In the literary world, the Synoptic Gospels are similar in many ways. Some scholars claim that the books were copied or that much of the information was taken from one book or another. There are a number of similar verses throughout the three books. For example, Jesus talks about the children and how we are to be like children. In Mark 10:13-14, his version shows Jesus being Indignant; most of the books do not show Jesus as being very emotional. Matthew and Luke's version do not tell of Jesus' emotional reaction (Matt 19:13-14 and Luke 18:15-17).
Another area to contrast between the books is Jesus' last words on the cross. Both Matthew and Mark have a version of Jesus asking his Father why he was forsaken (Mark 15:33-37 and Matt 27:46-50) and they also both state that he died in the ninth hour.
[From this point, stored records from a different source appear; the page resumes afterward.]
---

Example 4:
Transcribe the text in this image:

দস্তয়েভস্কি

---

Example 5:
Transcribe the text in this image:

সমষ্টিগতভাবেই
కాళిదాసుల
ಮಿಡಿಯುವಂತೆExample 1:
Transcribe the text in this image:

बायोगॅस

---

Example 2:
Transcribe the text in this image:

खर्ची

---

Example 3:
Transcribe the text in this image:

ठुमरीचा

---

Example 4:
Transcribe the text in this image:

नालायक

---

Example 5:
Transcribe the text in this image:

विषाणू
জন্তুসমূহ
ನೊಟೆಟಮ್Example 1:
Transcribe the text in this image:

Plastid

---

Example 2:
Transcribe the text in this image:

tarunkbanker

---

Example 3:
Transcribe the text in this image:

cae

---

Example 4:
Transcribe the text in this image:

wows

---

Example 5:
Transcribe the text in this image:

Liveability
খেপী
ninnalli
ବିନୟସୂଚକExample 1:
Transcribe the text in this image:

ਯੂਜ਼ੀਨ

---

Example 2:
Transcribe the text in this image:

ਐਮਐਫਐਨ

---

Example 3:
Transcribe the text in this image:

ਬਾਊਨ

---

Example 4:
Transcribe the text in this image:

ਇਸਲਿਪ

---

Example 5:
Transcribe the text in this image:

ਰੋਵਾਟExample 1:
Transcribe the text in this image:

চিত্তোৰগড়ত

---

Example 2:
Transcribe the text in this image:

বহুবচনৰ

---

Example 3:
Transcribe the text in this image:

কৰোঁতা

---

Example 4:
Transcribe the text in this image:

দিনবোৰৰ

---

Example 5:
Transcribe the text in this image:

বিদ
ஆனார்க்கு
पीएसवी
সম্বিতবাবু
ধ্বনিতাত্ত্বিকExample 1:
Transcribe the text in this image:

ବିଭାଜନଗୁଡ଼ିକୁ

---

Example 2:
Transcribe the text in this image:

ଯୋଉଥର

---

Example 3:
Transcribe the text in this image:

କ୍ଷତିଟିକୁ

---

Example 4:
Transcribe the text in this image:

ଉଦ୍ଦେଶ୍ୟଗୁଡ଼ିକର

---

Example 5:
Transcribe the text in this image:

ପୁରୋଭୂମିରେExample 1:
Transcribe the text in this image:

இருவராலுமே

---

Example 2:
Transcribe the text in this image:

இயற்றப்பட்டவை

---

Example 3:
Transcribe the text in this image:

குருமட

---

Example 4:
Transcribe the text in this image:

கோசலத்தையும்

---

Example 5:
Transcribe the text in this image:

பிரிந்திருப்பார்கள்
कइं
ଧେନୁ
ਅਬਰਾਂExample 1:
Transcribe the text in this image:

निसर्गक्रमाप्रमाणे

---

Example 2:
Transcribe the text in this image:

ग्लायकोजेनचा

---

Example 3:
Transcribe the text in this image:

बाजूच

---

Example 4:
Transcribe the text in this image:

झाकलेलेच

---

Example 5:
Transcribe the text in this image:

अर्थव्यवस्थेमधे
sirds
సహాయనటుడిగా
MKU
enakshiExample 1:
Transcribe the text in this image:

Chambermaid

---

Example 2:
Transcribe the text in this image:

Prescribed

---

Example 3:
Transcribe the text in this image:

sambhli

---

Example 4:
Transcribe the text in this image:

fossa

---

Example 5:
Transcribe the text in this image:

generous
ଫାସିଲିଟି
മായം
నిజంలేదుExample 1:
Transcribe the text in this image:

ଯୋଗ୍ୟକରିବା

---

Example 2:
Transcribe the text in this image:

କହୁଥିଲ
Luke also says he died in the ninth hour, but that his last words were not questioning God, but committing himself into His hands (Luke 23:44-46). John's recount of the crucifixion ended with Jesus simply making a statement saying 'it is finished' (John 19:29-30).
Other major differences between the Synoptics and John include Jesus not teaching in parables in John, nor performs exorcisms, associate with outcasts, and he talks about himself in John. Jesus also gave signs in John (2:11, 6:2) and seemed to rebuke signs in the Synoptics (Mk 8:11-12, Matt 12:38-39, Luke 11:29)
I am not a Biblical scholar, but from reading the different sources where I found much of this info (internet website) it seems that there is a significant difference in the Synoptic Gospels and John. What this implies, I do not have a direct answer for, but I believe that it is up to each individual reader to read the books and search their own hearts for what each book means to them.